Response to CMS, Value, and Interface

Posted by on Mar 10, 2014 in Laura | One Comment

Considering that this article, to me, reads like stereo instructions (Beetlejuice reference, anyone?), I was able to pull up a few original ideas. Knowledgeable as he is, I do not believe that he skillfully relates this knowledge to readers. The one brief section that I was able to understand is near the beginning, when he assigns “presence” a value. My interpretation may be wrong, but I believe that he is asserting that the imaginary value assigned to the posts on BleacherReport.com lie in the online presence and attention that the authors are receiving. Behind the interface, authors and their content are merely the “presence” that draws in readers, ad companies, and big profits.

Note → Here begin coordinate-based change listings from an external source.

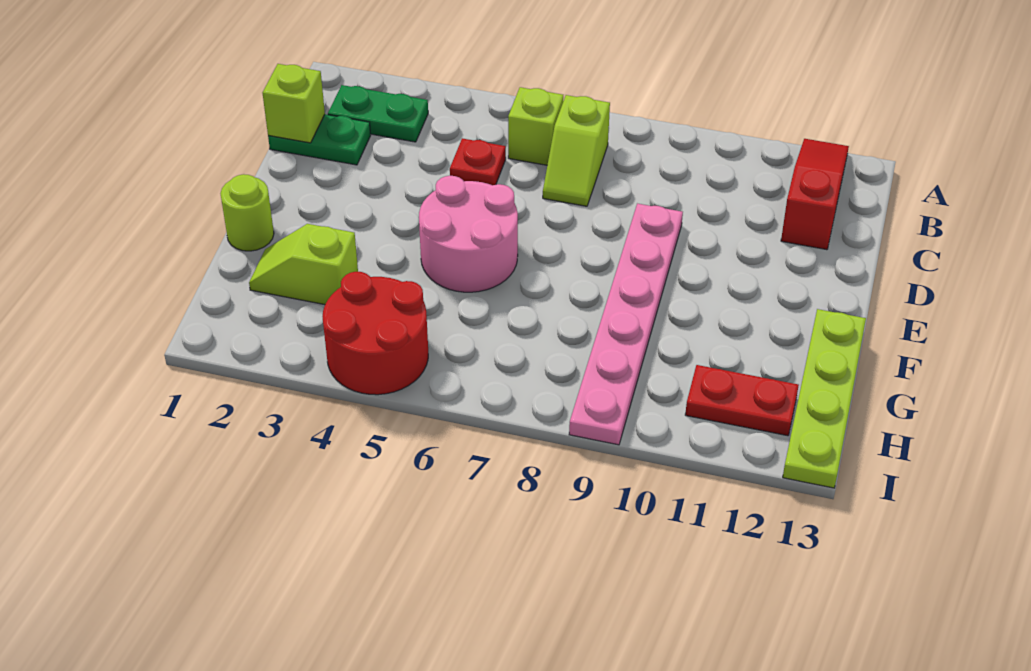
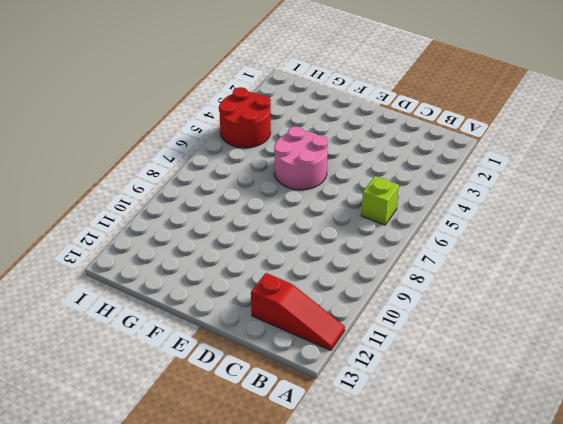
none -> green plate B2:B3 level 1
none -> lime slope B7:C7 level 1 top B
none -> green plate C1:C2 level 1

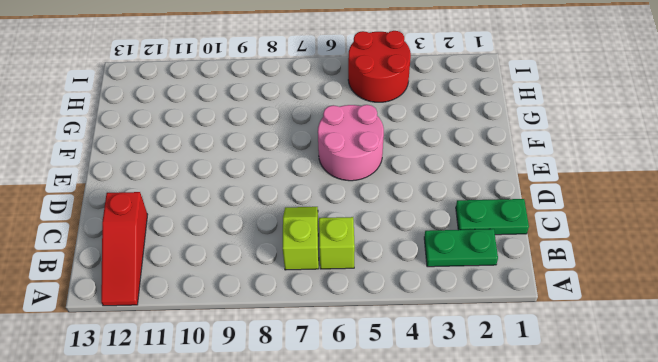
none -> red plate C5 level 1
none -> pink plate D9:I9 level 1
none -> lime round brick F1 level 1

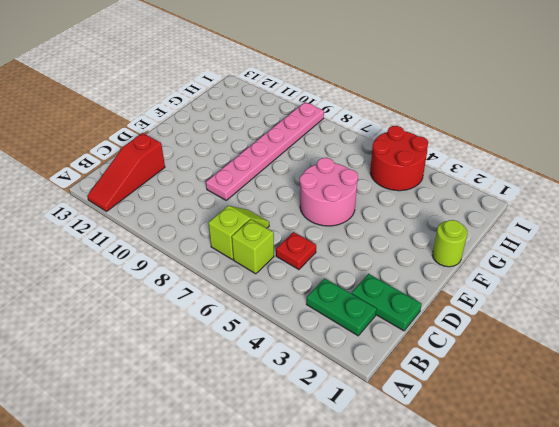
none -> lime plate F13:I13 level 1
none -> lime slope G2:G3 level 1 top 3
none -> red plate H11:H12 level 1

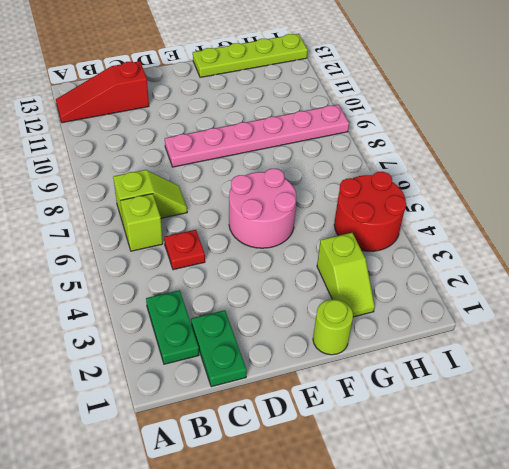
none -> red plate H11:H12 level 1
none -> lime brick C1 level 2

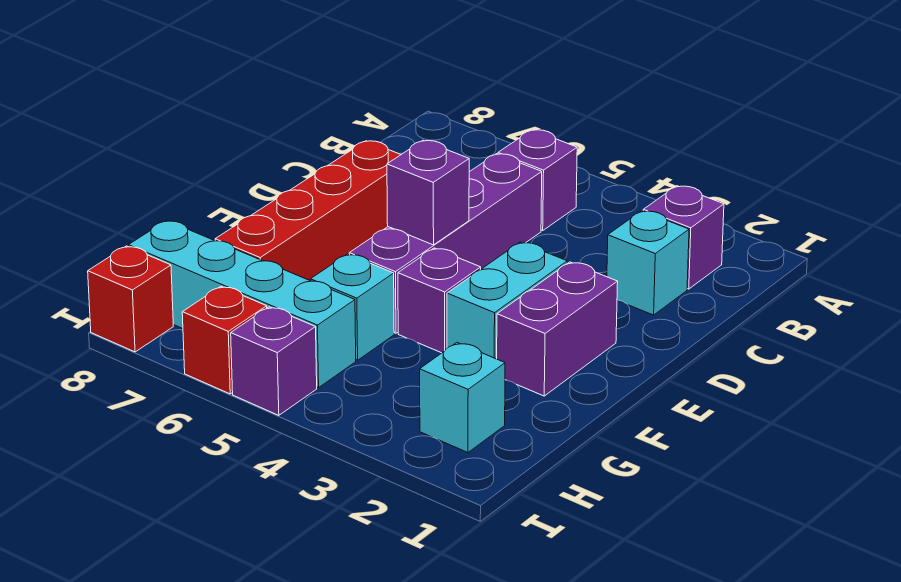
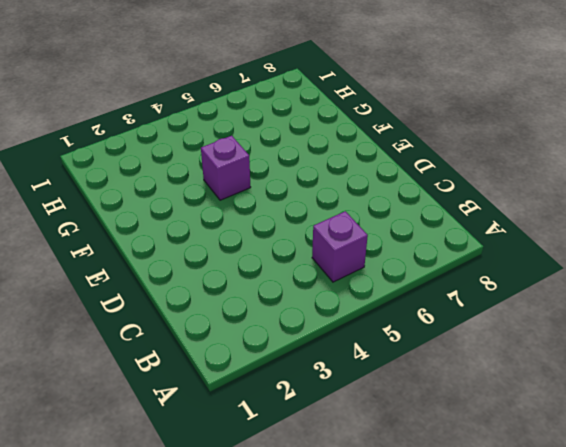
none -> purple brick B2 level 1
none -> cyan brick C2 level 1
none -> purple brick C5:F5 level 1

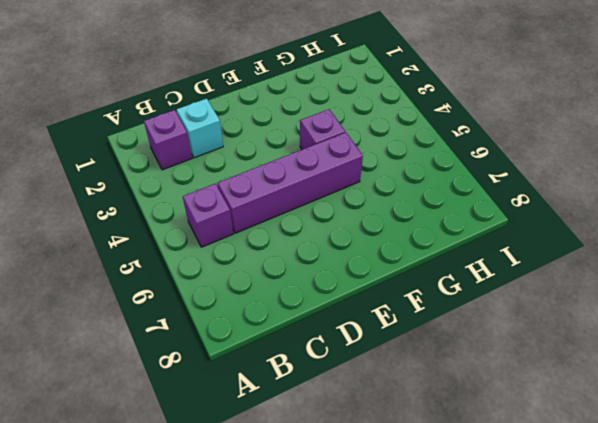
none -> red brick D7:G7 level 1
none -> purple brick E2:F2 level 1
none -> cyan brick E3:F3 level 1

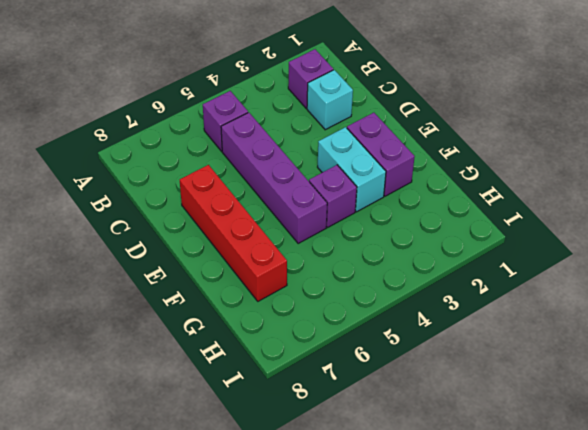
none -> cyan brick G5 level 1
none -> cyan brick H2 level 1
none -> cyan brick H5:H8 level 1

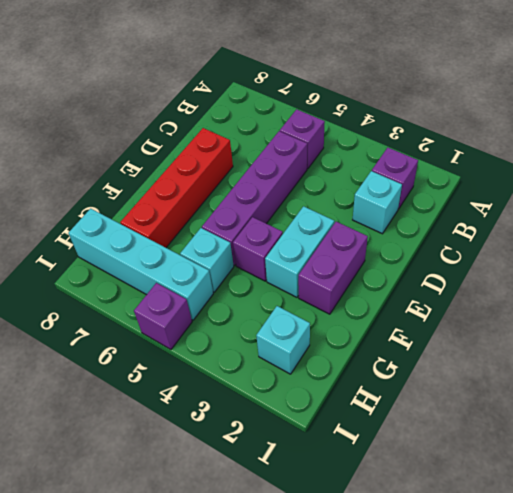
none -> red brick I6 level 1
none -> red brick I8 level 1
none -> purple brick E5 level 2

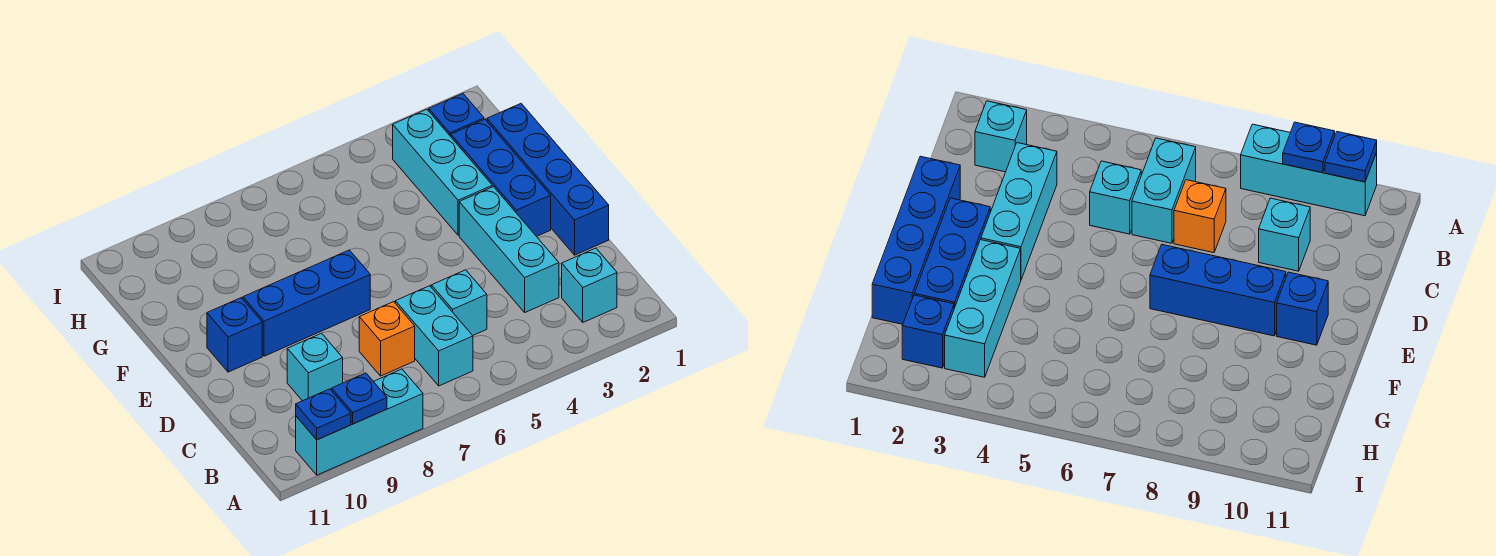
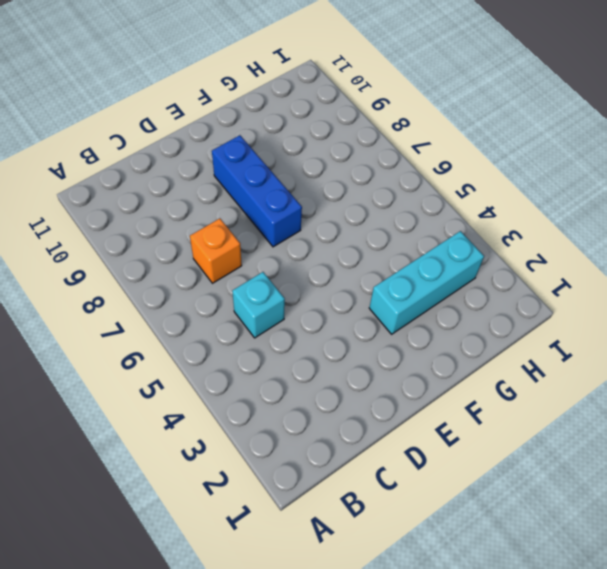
none -> cyan brick A8:A10 level 1
none -> cyan brick B2 level 1
none -> cyan brick B6:C6 level 1

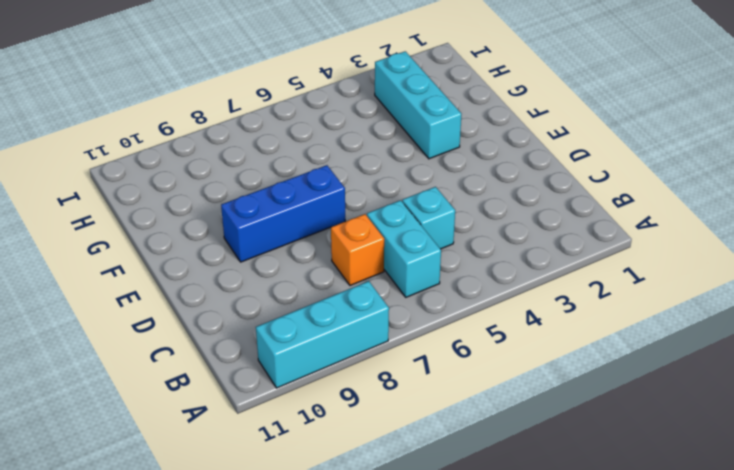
none -> cyan brick B2 level 1
none -> cyan brick C3:E3 level 1
none -> cyan brick C9 level 1

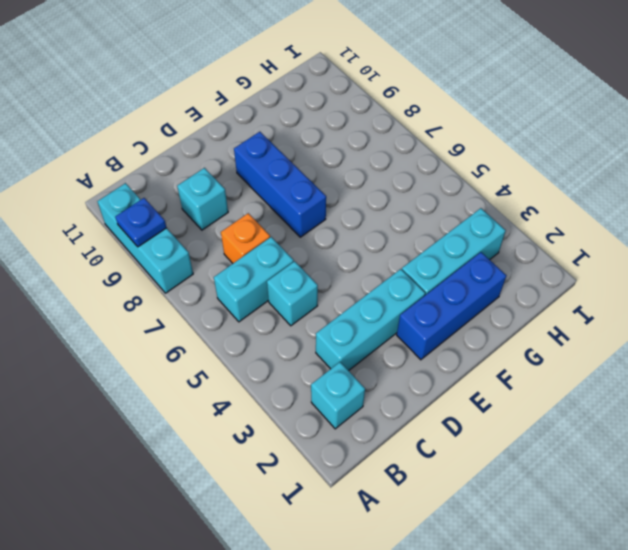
none -> blue brick D1:G1 level 1
none -> blue brick E10 level 1
none -> blue brick H2 level 1

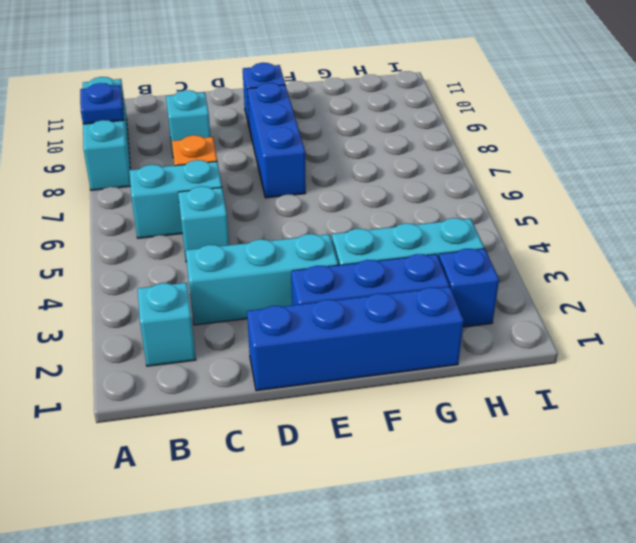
none -> blue plate A10 level 2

Because of that, McKinney chooses to further address the interface itself, but that’s where I get lost.

1 Comment

  1. L. M. Freer
    March 11, 2014

    I agree with you about the muddled argumentation–but I actually think that’s because we’re not seeing the entire conversation. McKinney’s post rests upon a whole body of knowledge that remains implied/implicit throughout his analysis. I’ll try to tease some of that out for you all in class. But once we’ve done that, if anyone has any better examples of the core ideas at work (namely, a Marxist analysis of the ways in which digital content creation is and is not labor), I’d be open to hearing about more transparent/intelligible resources.

    You definitely got his example right–but I think the bigger import of what he’s saying maybe needs more explanation than I provided or than he does.